Top defense official defends wall

Fund shift won’t harm military, acting chief tells lawmakers

Acting Defense Secretary Patrick Shanahan (center), testifies Thursday in a Senate Armed Services Committee hearing along with Gen. Joseph Dunford (left), chairman of the Joint Chiefs of Staff, and David Norquist, chief financial officer for the Defense Department.
Acting Defense Secretary Patrick Shanahan (center), testifies Thursday in a Senate Armed Services Committee hearing along with Gen. Joseph Dunford (left), chairman of the Joint Chiefs of Staff, and David Norquist, chief financial officer for the Defense Department.

Acting Defense Secretary Patrick Shanahan defended President Donald Trump's efforts to divert military construction funding to build his wall along the Mexican border, as a top Democrat faulted the Pentagon's "casual approach" to the move.

"Military construction on the border will not come at the expense of our people, our readiness, or our modernization," Shanahan told the Senate Armed Services Committee on Thursday as he presented Trump's proposed $750 billion national security budget proposal for fiscal 2020.

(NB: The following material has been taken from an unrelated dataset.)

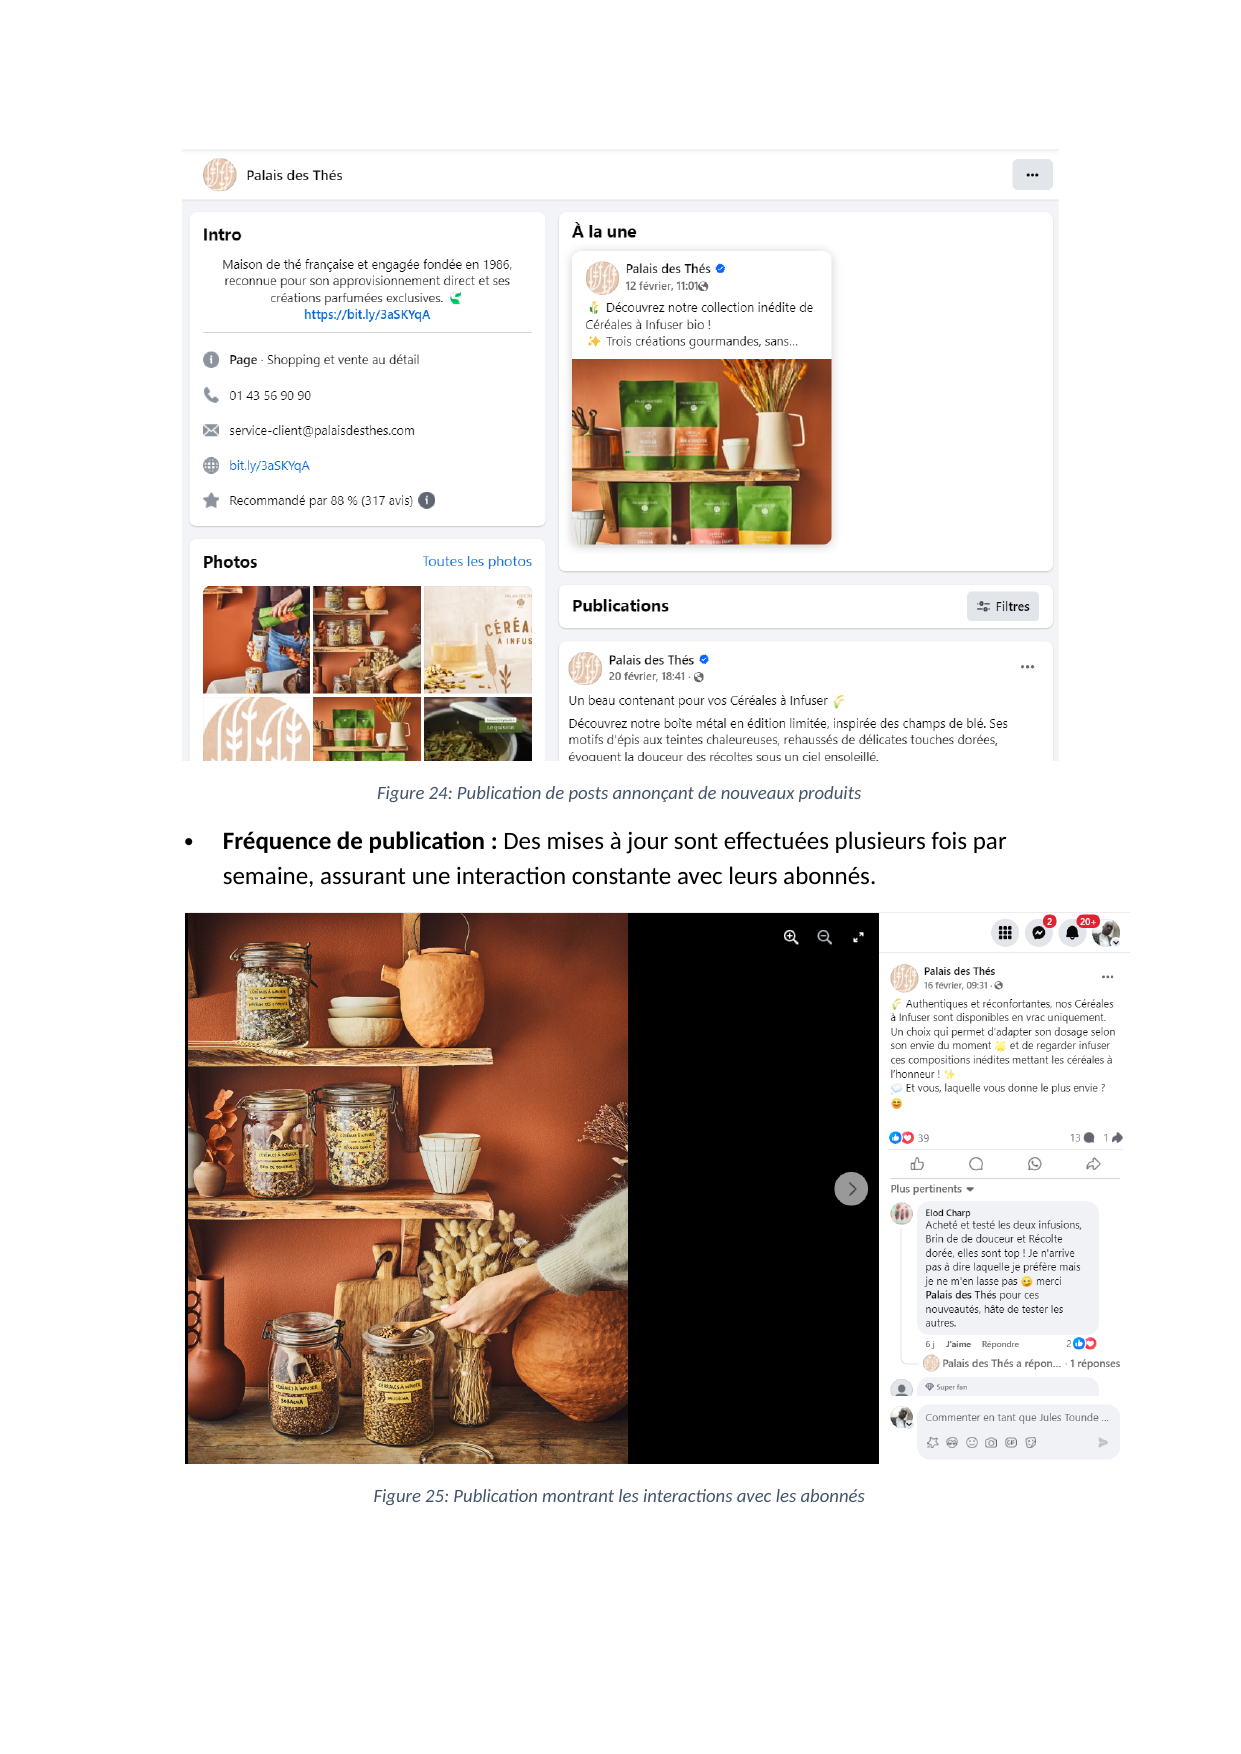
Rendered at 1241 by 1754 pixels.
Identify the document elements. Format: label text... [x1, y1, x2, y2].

list Fréquence de publication : Des mises à jour sont effectuées plusieurs fois par semaine, assurant une interaction constante avec leurs abonnés.​ [185, 825, 1093, 891]
text Figure 24: Publication de posts annonçant de nouveaux produits [148, 781, 1093, 804]
text Figure 25: Publication montrant les interactions avec les abonnés [148, 1484, 1093, 1507]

He spoke hours before the Senate passed a resolution disapproving of Trump's declaration of a national emergency to justify the border funding.

Shanahan said the Defense Department's proposed budget includes $3.6 billion for military construction funds to make up for money that Trump plans to shift to the border this year and an additional $3.6 billion "in case additional emergency funding is needed for the border."

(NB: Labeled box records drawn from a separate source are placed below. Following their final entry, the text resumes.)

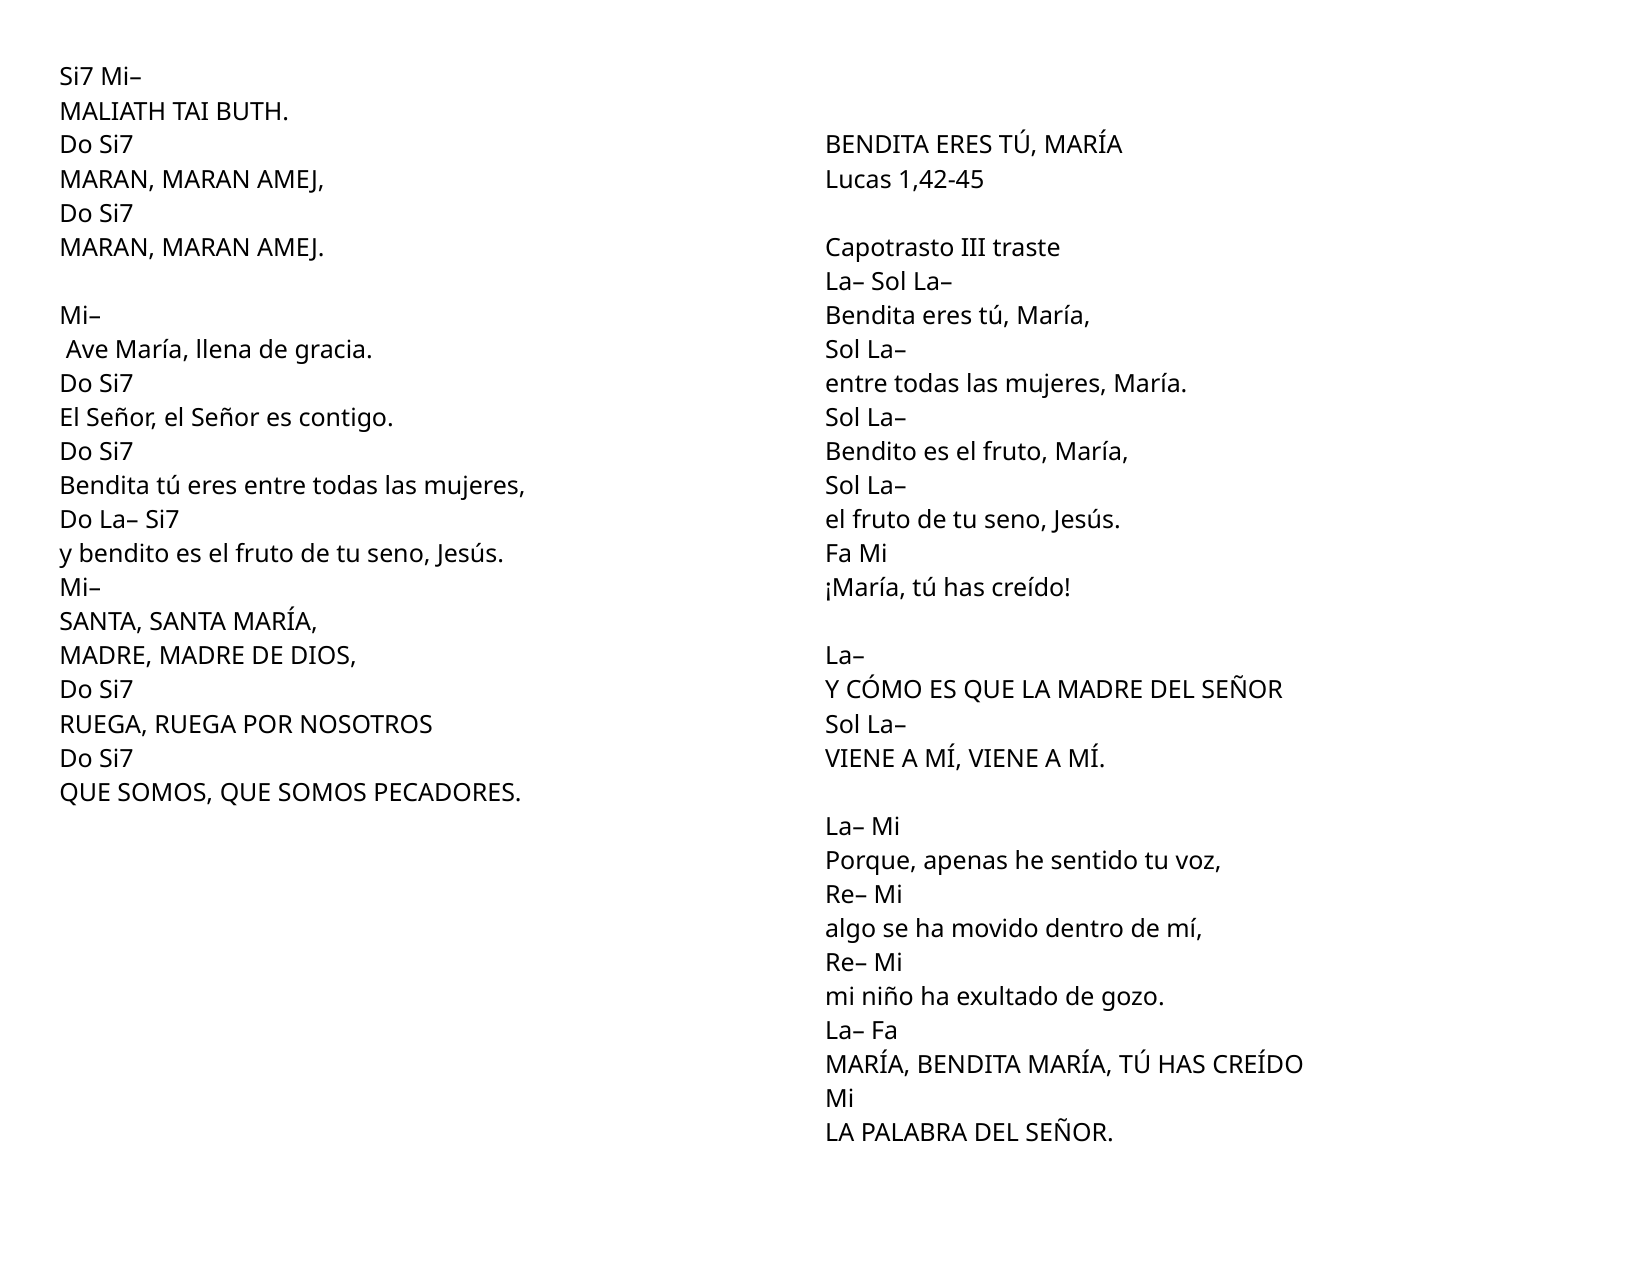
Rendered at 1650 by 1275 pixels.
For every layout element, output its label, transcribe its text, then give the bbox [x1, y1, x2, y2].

text La– [825, 638, 1591, 672]
text SANTA, SANTA MARÍA, [59, 604, 825, 638]
text mi niño ha exultado de gozo. [825, 979, 1591, 1013]
text QUE SOMOS, QUE SOMOS PECADORES. [59, 774, 825, 808]
text Capotrasto III traste [825, 229, 1591, 263]
text LA PALABRA DEL SEÑOR. [825, 1115, 1591, 1149]
text Bendita eres tú, María, [825, 297, 1591, 332]
text Do Si7 [59, 127, 825, 161]
text Do Si7 [59, 672, 825, 706]
text El Señor, el Señor es contigo. [59, 400, 825, 434]
text MARAN, MARAN AMEJ. [59, 229, 825, 263]
text La– Fa [825, 1013, 1591, 1047]
text Y CÓMO ES QUE LA MADRE DEL SEÑOR [825, 672, 1591, 706]
text BENDITA ERES TÚ, MARÍA [825, 127, 1591, 161]
text Do Si7 [59, 366, 825, 400]
text Do Si7 [59, 434, 825, 468]
text Bendito es el fruto, María, [825, 434, 1591, 468]
text Sol La– [825, 332, 1591, 366]
text RUEGA, RUEGA POR NOSOTROS [59, 706, 825, 740]
text Mi– [59, 570, 825, 604]
text Sol La– [825, 468, 1591, 502]
text MADRE, MADRE DE DIOS, [59, 638, 825, 672]
text MARAN, MARAN AMEJ, [59, 161, 825, 195]
text el fruto de tu seno, Jesús. [825, 502, 1591, 536]
text algo se ha movido dentro de mí, [825, 911, 1591, 945]
text Ave María, llena de gracia. [59, 332, 825, 366]
text MALIATH TAI BUTH. [59, 93, 825, 127]
text La– Mi [825, 808, 1591, 842]
text Do Si7 [59, 740, 825, 774]
text MARÍA, BENDITA MARÍA, TÚ HAS CREÍDO [825, 1047, 1591, 1081]
text La– Sol La– [825, 263, 1591, 297]
text Re– Mi [825, 877, 1591, 911]
text Porque, apenas he sentido tu voz, [825, 842, 1591, 877]
text Lucas 1,42-45 [825, 161, 1591, 195]
text VIENE A MÍ, VIENE A MÍ. [825, 740, 1591, 774]
text y bendito es el fruto de tu seno, Jesús. [59, 536, 825, 570]
text Do Si7 [59, 195, 825, 229]
text Sol La– [825, 400, 1591, 434]
text ¡María, tú has creído! [825, 570, 1591, 604]
text Bendita tú eres entre todas las mujeres, [59, 468, 825, 502]
text Si7 Mi– [59, 59, 825, 93]
text Re– Mi [825, 945, 1591, 979]
text Mi [825, 1081, 1591, 1115]
text Sol La– [825, 706, 1591, 740]
text Fa Mi [825, 536, 1591, 570]
text Mi– [59, 297, 825, 332]
text entre todas las mujeres, María. [825, 366, 1591, 400]
text Do La– Si7 [59, 502, 825, 536]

But he acknowledged that the Defense Department hasn't yet determined what diversions of funds are justified by their "military utility." He said only that no projects in the current year would be canceled, without commenting on which would be postponed.

"This appears to be a pretty casual approach to the issue," Sen. Jack Reed of Rhode Island, the panel's top Democrat, told him.

Shanahan was deputy defense secretary under James Mattis and has been acting secretary since Mattis quit in December over Trump's abrupt decision to pull U.S. troops out of Syria.

Shanahan, a former Boeing Co. executive, has drawn praise from Trump but no commitment yet to nominate him as the next defense secretary.

On the issue of overseas bases, Shanahan said in response to a question that "we won't do Cost Plus 50." Under White House direction, the administration has been drawing up demands that countries hosting U.S. troops pay the full price of American soldiers deployed on their soil -- plus 50 percent or more, according to a dozen administration officials and people briefed on the matter. Shanahan said allies should simply pay a fair share of defense costs. "We're not going to run a business, we're not going to run a charity," he said.

On foreign policy matters, Shanahan said the U.S.-led coalition in Syria has "liberated virtually all of the territory" that Islamic State militants held but that some American troops need to remain to prevent a resurgence. Trump has agreed to keep about 400 U.S. troops in Syria after announcing in December that he would pull out all 2,000 of them.

The Pentagon's proposal to pump up a war-funding account to $165 billion was also raised at the hearing. Republican Sen. Tom Cotton of Arkansas said that's "a big patch" to sidestep statutory budget caps.

There are "a lot of people on Capitol Hill who are not going to like it," but the alternative of failing to pass a defense policy bill and funding the military through a stopgap "continuing resolution" would be worse, he said.

But Democratic Sen. Elizabeth Warren of Massachusetts, who's running for president, called the increase in the Overseas Contingency Operations account a "slush fund" to "fund activities that have nothing to do with" its war-fighting purpose.

Information for this article was contributed by Roxana Tiron of Bloomberg News.